**Reading passage**:
- Opening Delimiter -

First Brook Trout

KevinBrook Trout, Fish, From The WildLeave a Comment

My first success with brook trout

The second half of our adventure with Hank found us back at Elbow Lake in Kananaskis. The smoke had eased up, and the bear closures didn’t impact the hike in. So much more to say about all that, but will leave it to the From The Wild episode. I happen to be a salmonid lover. When asked to choose a favourite protein, strictly from a hedonism standpoint, I’ve been known to choose salmon. It’s delicious.

Brook Trout, an introduced species in Alberta that tends to out-compete our native species [cutthroat, bull], happens to be in the char family. Bull trout, a zero keep fish in Alberta, is also in that family. The rest of the lot are trout, and everything but the west slope cutthroat is introduced – brown, brook, rainbow, lake. That’s my understanding. It’s also my understanding that if you’re going to eat one based on deliciousness, the char family wins. And since we can’t eat bull trout here, look out brookies.

- Closing Delimiter -

**Study questions**:
1. According to the brook trout post, what fish family does the brook trout belong to?
2. Using the brook trout post, say whether each statement agrees with it, and quote the words that decide it: (a) Brook trout are native to Alberta. (b) Bull trout may not be kept in Alberta. (c) Bear closures affected the hike in to Elbow Lake.
3. Write the next part of the brook trout post, starting after its last sentence.

**Material provided**:

- Opening Delimiter -

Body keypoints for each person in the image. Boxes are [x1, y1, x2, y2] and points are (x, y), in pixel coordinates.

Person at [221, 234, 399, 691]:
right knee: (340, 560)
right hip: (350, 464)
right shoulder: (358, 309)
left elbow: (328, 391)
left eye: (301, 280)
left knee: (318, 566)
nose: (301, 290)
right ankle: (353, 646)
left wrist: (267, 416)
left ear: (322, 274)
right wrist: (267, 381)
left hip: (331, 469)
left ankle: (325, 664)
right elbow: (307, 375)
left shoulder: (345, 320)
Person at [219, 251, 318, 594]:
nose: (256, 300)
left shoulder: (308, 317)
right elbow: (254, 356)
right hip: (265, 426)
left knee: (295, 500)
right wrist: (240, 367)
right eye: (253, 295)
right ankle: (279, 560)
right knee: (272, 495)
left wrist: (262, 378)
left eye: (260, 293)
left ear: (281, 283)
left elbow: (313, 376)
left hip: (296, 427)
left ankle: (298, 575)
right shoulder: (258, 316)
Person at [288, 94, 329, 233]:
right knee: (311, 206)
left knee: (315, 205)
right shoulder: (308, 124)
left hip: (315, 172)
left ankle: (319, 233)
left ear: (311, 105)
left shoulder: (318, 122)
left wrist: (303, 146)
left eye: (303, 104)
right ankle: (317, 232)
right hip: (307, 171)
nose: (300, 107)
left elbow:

- Closing Delimiter -

**Exercise results**:
1. The char family.

2.
(a) No: "an introduced species in Alberta"
(b) Yes: "Bull trout, a zero keep fish in Alberta"
(c) No: "the bear closures didn’t impact the hike in"

3.
It’s probably worth mentioning that despite growing up fishing, I had zero trout fishing experience prior to the very first episode of From The Wild. Zero. None. I knew perch, pike, and walleye as a kid, that’s it. This whole trout world is still new to me, and I find it fascinating. One of my favourite foods in the planet was hiding in plain sight.

Senger fishing Elbow for Brook Trout

It’s also worth noting that in Alberta there’s been what I’d call ‘aggressive’ moves by wildlife management to remove brookies from some water systems. Google it up and you’ll find stories about electrocuting streams to remove them, and government permission for a select few anglers to remove as many as they could – all highly managed. I know a lot of the biologist folks managing wildlife, and have yet to meet one that isn’t sharp, or that doesn’t give a shit.  The rest of us follow the regulations of course, but it certainly makes me not feel badly at all about taking a limit of them out of a lake that’s teeming with them. It’s a bit of a perfect storm really culinarily: arguably the best tasting salmonid in our province is abundant to a fault, and an introduced species. Game on.

Jeff tending Hank’s cooking fire on the Solo Stove, frying up some Brookie bones.

This day happened to be my day with a fly rod. I was able to land 5 fish, my best trout day ever, and best fly fishing day ever. Super grateful that the next step was eating them with some of the best wild food folks in the planet, all while pointing cameras. Oh, and we didn’t just fry them up – we really dug into their potential, Hank did 4 preparations, one of which he claims on camera is the best thing he’s cooked all year. Season 4 of From The Wild is shaping up to be a stunner.